TO-DO ITEM: Can you transcribe, word for word, the text that accompanies each picture in the listing below, leaving the pictures themselves out of your answer?
PROVIDED ENTRIES Start Marker
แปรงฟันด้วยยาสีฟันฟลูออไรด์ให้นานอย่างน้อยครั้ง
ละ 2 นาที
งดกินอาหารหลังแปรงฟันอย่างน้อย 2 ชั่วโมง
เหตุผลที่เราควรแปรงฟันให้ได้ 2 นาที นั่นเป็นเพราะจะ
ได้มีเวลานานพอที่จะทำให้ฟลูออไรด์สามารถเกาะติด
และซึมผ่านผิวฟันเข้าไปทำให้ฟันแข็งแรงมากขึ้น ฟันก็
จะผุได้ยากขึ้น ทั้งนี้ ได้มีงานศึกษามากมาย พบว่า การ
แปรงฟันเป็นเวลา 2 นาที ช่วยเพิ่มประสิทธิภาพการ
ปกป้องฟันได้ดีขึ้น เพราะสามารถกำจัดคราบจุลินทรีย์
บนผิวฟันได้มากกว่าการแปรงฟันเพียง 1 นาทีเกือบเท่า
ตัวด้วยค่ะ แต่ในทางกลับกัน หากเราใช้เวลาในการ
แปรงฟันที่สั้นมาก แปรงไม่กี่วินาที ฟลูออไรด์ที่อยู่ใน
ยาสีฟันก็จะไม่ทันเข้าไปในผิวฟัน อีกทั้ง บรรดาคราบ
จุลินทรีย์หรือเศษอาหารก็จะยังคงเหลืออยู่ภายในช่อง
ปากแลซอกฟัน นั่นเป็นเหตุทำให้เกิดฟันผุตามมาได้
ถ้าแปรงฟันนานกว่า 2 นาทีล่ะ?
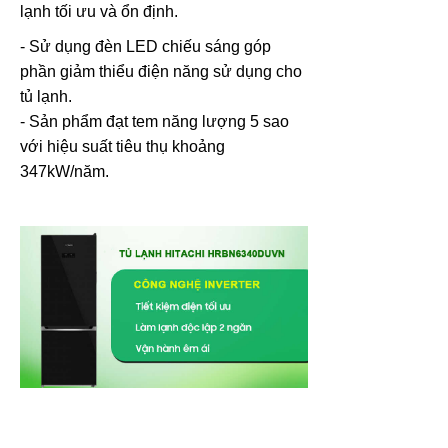
lạnh tối ưu và ổn định.
- Sử dụng đèn LED chiếu sáng góp
phần giảm thiểu điện năng sử dụng cho
tủ lạnh.
- Sản phẩm đạt tem năng lượng 5 sao
với hiệu suất tiêu thụ khoảng
347kW/năm.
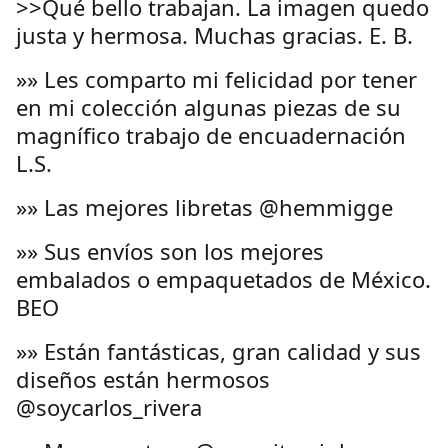
>>Qué bello trabajan. La imagen quedo
justa y hermosa. Muchas gracias. E. B.
»» Les comparto mi felicidad por tener
en mi colección algunas piezas de su
magnífico trabajo de encuadernación
L.S.
»» Las mejores libretas @hemmigge
»» Sus envíos son los mejores
embalados o empaquetados de México.
BEO
»» Están fantásticas, gran calidad y sus
diseños están hermosos
@soycarlos_rivera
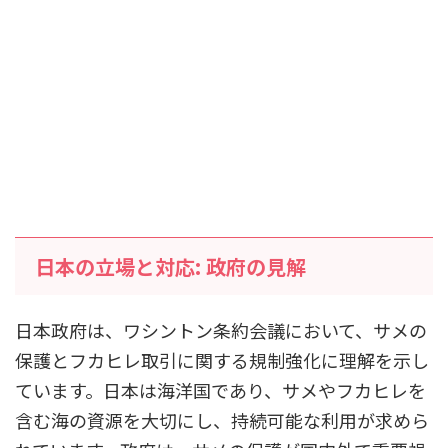
日本の立場と対応: 政府の見解
日本政府は、ワシントン条約会議において、サメの
保護とフカヒレ取引に関する規制強化に理解を示し
ています。日本は海洋国であり、サメやフカヒレを
含む海の資源を大切にし、持続可能な利用が求めら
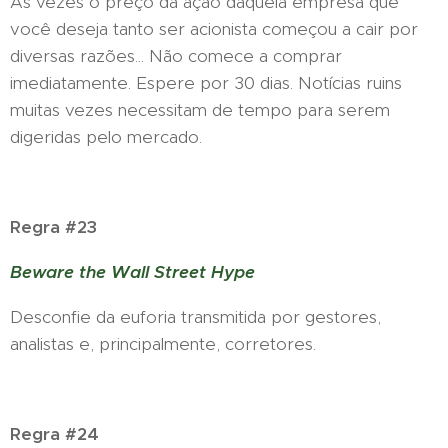
As vezes o preço da ação daquela empresa que
você deseja tanto ser acionista começou a cair por
diversas razões... Não comece a comprar
imediatamente. Espere por 30 dias. Notícias ruins
muitas vezes necessitam de tempo para serem
digeridas pelo mercado.
Regra #23
Beware the Wall Street Hype
Desconfie da euforia transmitida por gestores,
analistas e, principalmente, corretores.
Regra #24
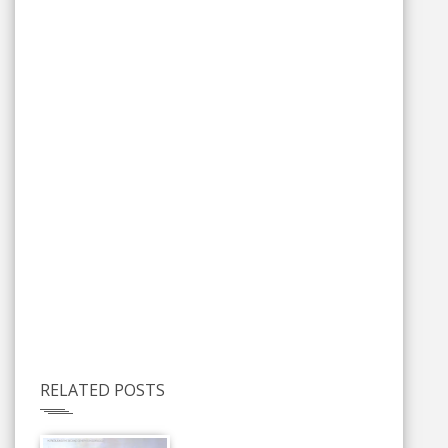
RELATED POSTS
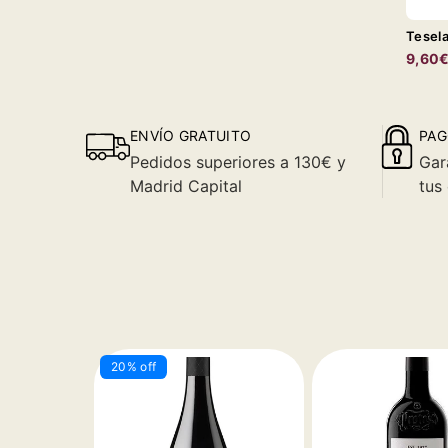
Tesela
9,60
ENVÍO GRATUITO
PAG
Pedidos superiores a 130€ y
Gar
Madrid Capital
tus
20% off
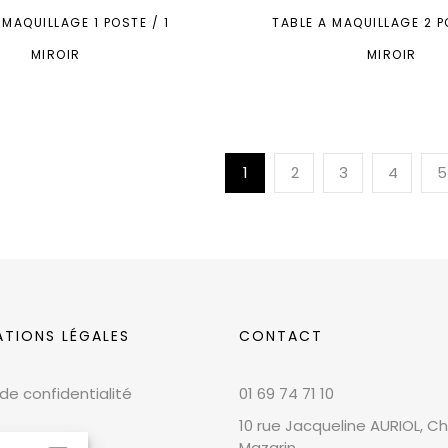
 MAQUILLAGE 1 POSTE / 1
TABLE A MAQUILLAGE 2 P
MIROIR
MIROIR
1
2
3
4
5
ATIONS LÉGALES
CONTACT
 de confidentialité
01 69 74 71 10
10 rue Jacqueline AURIOL, Chi
Mazarin,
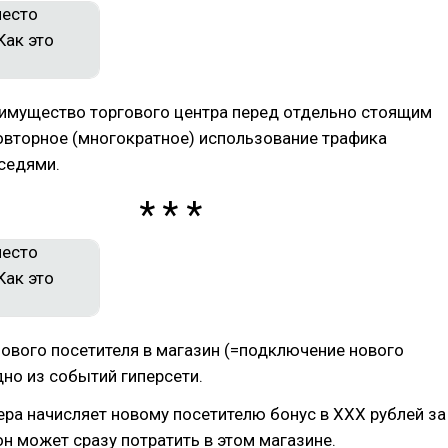
имущество торгового центра перед отдельно стоящим
овторное (многократное) использование трафика
седями.
ового посетителя в магазин (=подключение нового
дно из событий гиперсети.
ера начисляет новому посетителю бонус в ХХХ рублей за
он может сразу потратить в этом магазине.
PROVIDED ENTRIES End Marker
RESPONSE TO THE TASK:
แปรงฟันด้วยยาสีฟันฟลูออไรด์ให้นานอย่างน้อยครั้ง
ละ 2 นาที
งดกินอาหารหลังแปรงฟันอย่างน้อย 2 ชั่วโมง
เหตุผลที่เราควรแปรงฟันให้ได้ 2 นาที นั่นเป็นเพราะจะ
ได้มีเวลานานพอที่จะทำให้ฟลูออไรด์สามารถเกาะติด
และซึมผ่านผิวฟันเข้าไปทำให้ฟันแข็งแรงมากขึ้น ฟันก็
จะผุได้ยากขึ้น ทั้งนี้ ได้มีงานศึกษามากมาย พบว่า การ
แปรงฟันเป็นเวลา 2 นาที ช่วยเพิ่มประสิทธิภาพการ
ปกป้องฟันได้ดีขึ้น เพราะสามารถกำจัดคราบจุลินทรีย์
บนผิวฟันได้มากกว่าการแปรงฟันเพียง 1 นาทีเกือบเท่า
ตัวด้วยค่ะ แต่ในทางกลับกัน หากเราใช้เวลาในการ
แปรงฟันที่สั้นมาก แปรงไม่กี่วินาที ฟลูออไรด์ที่อยู่ใน
ยาสีฟันก็จะไม่ทันเข้าไปในผิวฟัน อีกทั้ง บรรดาคราบ
จุลินทรีย์หรือเศษอาหารก็จะยังคงเหลืออยู่ภายในช่อง
ปากแลซอกฟัน นั่นเป็นเหตุทำให้เกิดฟันผุตามมาได้
ถ้าแปรงฟันนานกว่า 2 นาทีล่ะ?
lạnh tối ưu và ổn định.
- Sử dụng đèn LED chiếu sáng góp
phần giảm thiểu điện năng sử dụng cho
tủ lạnh.
- Sản phẩm đạt tem năng lượng 5 sao
với hiệu suất tiêu thụ khoảng
347kW/năm.
>>Qué bello trabajan. La imagen quedo
justa y hermosa. Muchas gracias. E. B.
»» Les comparto mi felicidad por tener
en mi colección algunas piezas de su
magnífico trabajo de encuadernación
L.S.
»» Las mejores libretas @hemmigge
»» Sus envíos son los mejores
embalados o empaquetados de México.
BEO
»» Están fantásticas, gran calidad y sus
diseños están hermosos
@soycarlos_rivera
日本の立場と対応: 政府の見解
日本政府は、ワシントン条約会議において、サメの
保護とフカヒレ取引に関する規制強化に理解を示し
ています。日本は海洋国であり、サメやフカヒレを
含む海の資源を大切にし、持続可能な利用が求めら
As vezes o preço da ação daquela empresa que
você deseja tanto ser acionista começou a cair por
diversas razões... Não comece a comprar
imediatamente. Espere por 30 dias. Notícias ruins
muitas vezes necessitam de tempo para serem
digeridas pelo mercado.
Regra #23
Beware the Wall Street Hype
Desconfie da euforia transmitida por gestores,
analistas e, principalmente, corretores.
Regra #24
RELATED POSTS
Tesela
9,60
ENVÍO GRATUITO
PAG
Pedidos superiores a 130€ y
Gar
Madrid Capital
tus
20% off
 MAQUILLAGE 1 POSTE / 1
TABLE A MAQUILLAGE 2 P
MIROIR
MIROIR
1
2
3
4
5
ATIONS LÉGALES
CONTACT
 de confidentialité
01 69 74 71 10
10 rue Jacqueline AURIOL, Chi
Mazarin,
имущество торгового центра перед отдельно стоящим
овторное (многократное) использование трафика
седями.
ового посетителя в магазин (=подключение нового
дно из событий гиперсети.
ера начисляет новому посетителю бонус в ХХХ рублей за
он может сразу потратить в этом магазине.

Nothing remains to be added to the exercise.